Così Manfredi a Satta Flores in “C’eravamo tanto amati”. Ma c’è un film più bello di questo? Film polifonico e corale, una sorta di “Illusioni perdute” di una generazione che a partire dalla lotta partigiana fino all’Italia degli anni ’70, ci restituisce gli itinerari di vita di un gruppo di amici, dei loro litigi, inganni, del loro reciproco affetto. Il portantino comunista Manfredi (una straordinaria e intensa prova di recitazione la sua), lo spietato palazzinaro Gassman e il patetico cinéphile Stefano Satta- Flores (“Nocera è inferiore perché ha dato i natali a gente come voi!”) e una dolce Stefania Sandrelli alle prese con la difficoltà del vivere e l’amore conteso di questi deliziosi maschi pasticcioni.
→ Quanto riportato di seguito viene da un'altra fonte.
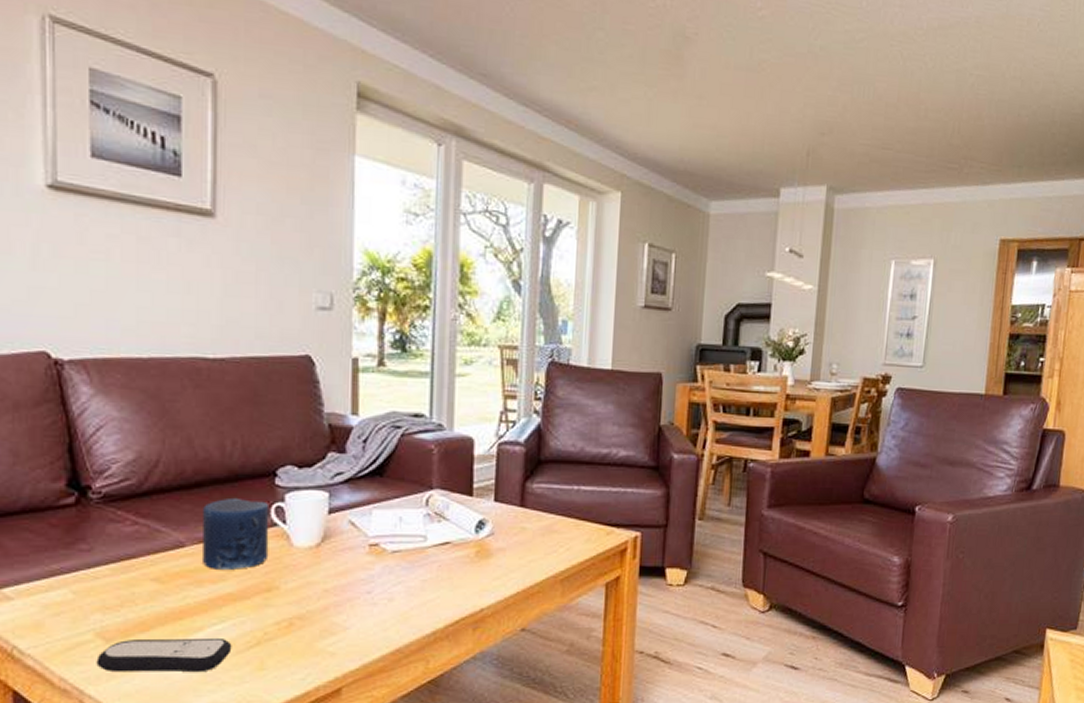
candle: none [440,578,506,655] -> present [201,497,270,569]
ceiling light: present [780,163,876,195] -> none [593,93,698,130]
Un film di oltre 40 anni fa, eppure una pellicola che più passa il tempo e più viene voglia di porre tra le teche dei capolavori assoluti del cinema italiano di tutti i tempi, e che non si fa che vedere e rivedere non appena possibile, in loop abbacinato e con le pupille isoconiche degli innamorati persi, dopo averlo visto al cinema in diretta negli anni della meglio gioventù. Dolce perdersi nella sue ampie volute narrative, dimentichi di se stessi e del mondo, nella propria dimensione di spettatori attoniti davanti a tanta bellezza cinematografica, e intenerirsi e commuoversi come davanti al film della vita.  Adorabile e immenso Ettore Scola! cantore di un Paese in cui  c’eravamo tanto amati, ma anche armati (come chiosava parodicamente Arbasino).

Ricordo infine “Il mondo nuovo” (1982) dove mette in scena un gruppo di intellettuali fin de siècle (Settecento) usando l’artificio di “Ombre rosse” di John Ford, ossia una carrozza in fuga, dove carica Restif de la Bretonne, il poligrafo stampatore di romanzi porno e utopistici –  è lui l’inventore sia della parola “pornografia” sia della parola “comunismo”, ma ogni illazione da parte vostra circa il collegamento dei due termini è respinta en avance; l’illuminista radicale Thomas Payne, l’autore del pamphlet programmatico “I diritti dell’uomo” a cui si ispirerà la costituzione americana e il vecchio, cadente, disilluso, schnitzleriano, Casanova interpretato da un Mastroianni imparruccato e dotato di nei posticci.  È un film didascalico sul retaggio della Rivoluzione francese e sulle illusioni delle ideologie. Ma Scola non vi scopre le sue carte, si ferma a segnare con le immagini il “mondo di ieri” delle idee forti, forse presago della perdita di presa sulle coscienze del suo e del nostro tempo.